Good points, Cliff. Where did you work in Florida? Another side note. The stuff we didn't tell because of confidentiality arrangements are often better than the stuff we reported. That's the true insider stuff that can give us a leg up.
Permalink Reply by Cliff on November 20, 2008 at 12:18pm
I worked at a bureau of the Tampa Trib up in Hernando County. It was Brooksville/Spring Hill area.
There was a lot of old Florida Cracker kind of crime up there. But it was an interesting place. Spring Hill and the coast side are practically suburbs of Tampa/St. Pete and Brooksville is old school Florida. They always had competing values there, so a lot of crime because of that. I had a lot of fun. A lot of fun.
And yeah, you're right about the insider stuff. That's why I have a lot of friends still down there in law enforcement because they knew they could trust me.
I was with the Post/Times in West Palm. I guess they're the Times now.
I left there figuring as a free-lancer I could write from anywhere. So I headed north until I ran out of stoplights and settled in Sebring in Highlands County.
Rick Mofina, the Canadian thriller writer also comes to mind here. I suppose it's because journalists are good writers to begin with...remember, Hemmingway was a journalist for the Kansas City Star before he became a great novelist.
I have two friends who are journalists, but who have both expressed that they can't get past that inner critic. editor in chief to complete a manuscript.

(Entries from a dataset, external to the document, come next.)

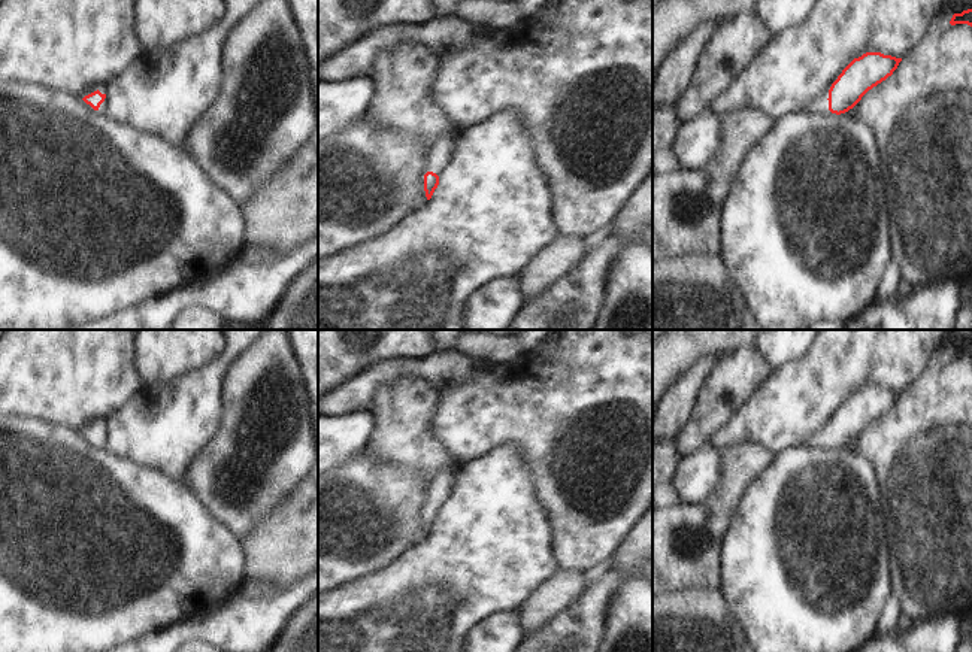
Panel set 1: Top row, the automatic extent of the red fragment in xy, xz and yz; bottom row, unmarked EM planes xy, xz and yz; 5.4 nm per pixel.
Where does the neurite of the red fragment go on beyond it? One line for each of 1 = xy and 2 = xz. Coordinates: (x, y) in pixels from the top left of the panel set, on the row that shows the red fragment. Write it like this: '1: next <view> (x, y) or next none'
1: next xy (103, 109)
2: next xz (444, 152)

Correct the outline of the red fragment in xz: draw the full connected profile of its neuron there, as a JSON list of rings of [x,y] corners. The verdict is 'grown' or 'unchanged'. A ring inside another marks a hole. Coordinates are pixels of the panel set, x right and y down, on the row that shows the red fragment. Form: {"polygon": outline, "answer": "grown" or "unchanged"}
{"polygon": [[[460,130],[445,139],[442,139],[433,149],[430,160],[430,170],[424,175],[424,191],[427,200],[432,198],[434,189],[439,185],[439,176],[454,160],[458,142],[464,130]]], "answer": "grown"}

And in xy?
{"polygon": [[[99,90],[85,95],[82,100],[90,104],[94,110],[97,110],[100,115],[108,115],[109,109],[105,103],[106,94],[102,94]]], "answer": "grown"}

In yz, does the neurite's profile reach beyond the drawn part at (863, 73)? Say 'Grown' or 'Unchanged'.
Grown

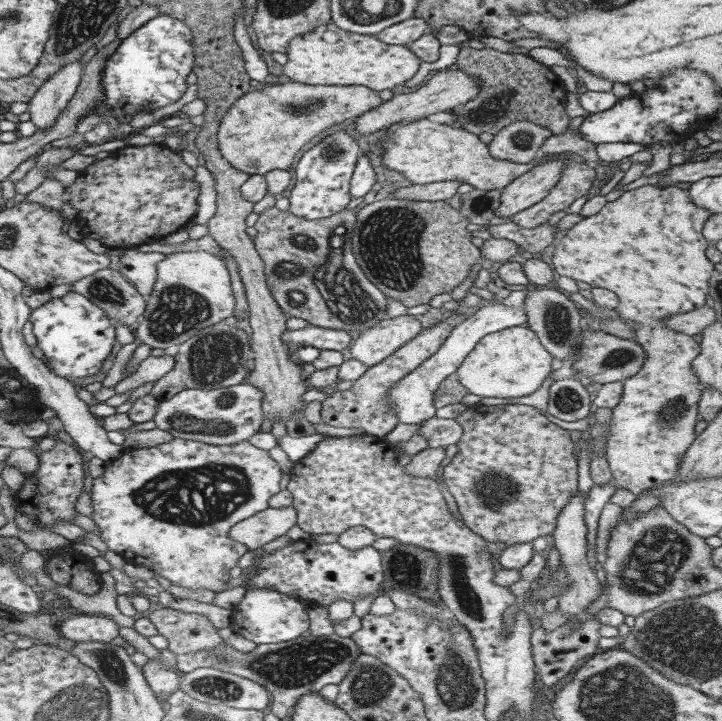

After reading the profiles of some members who backgrounds in law enforcement, I found myself wondering how people without similar backgrounds approached writing crime fiction. I have no background in law enforcement. I have no background in law violation. This used to give me a mild case of inferiority complex as a writer (the enforcement, not the violation part), but I believe it all ultimately comes down to what's between the sheets...of the crime novel. If your stuff is good, I think you could be a Tibetian monk and still capture fans. I don't think you should feel like the words from the Linda Rondstadt song, “you’re no good", are directed at you just because you've never written about crime scenes, or reported to them for a living.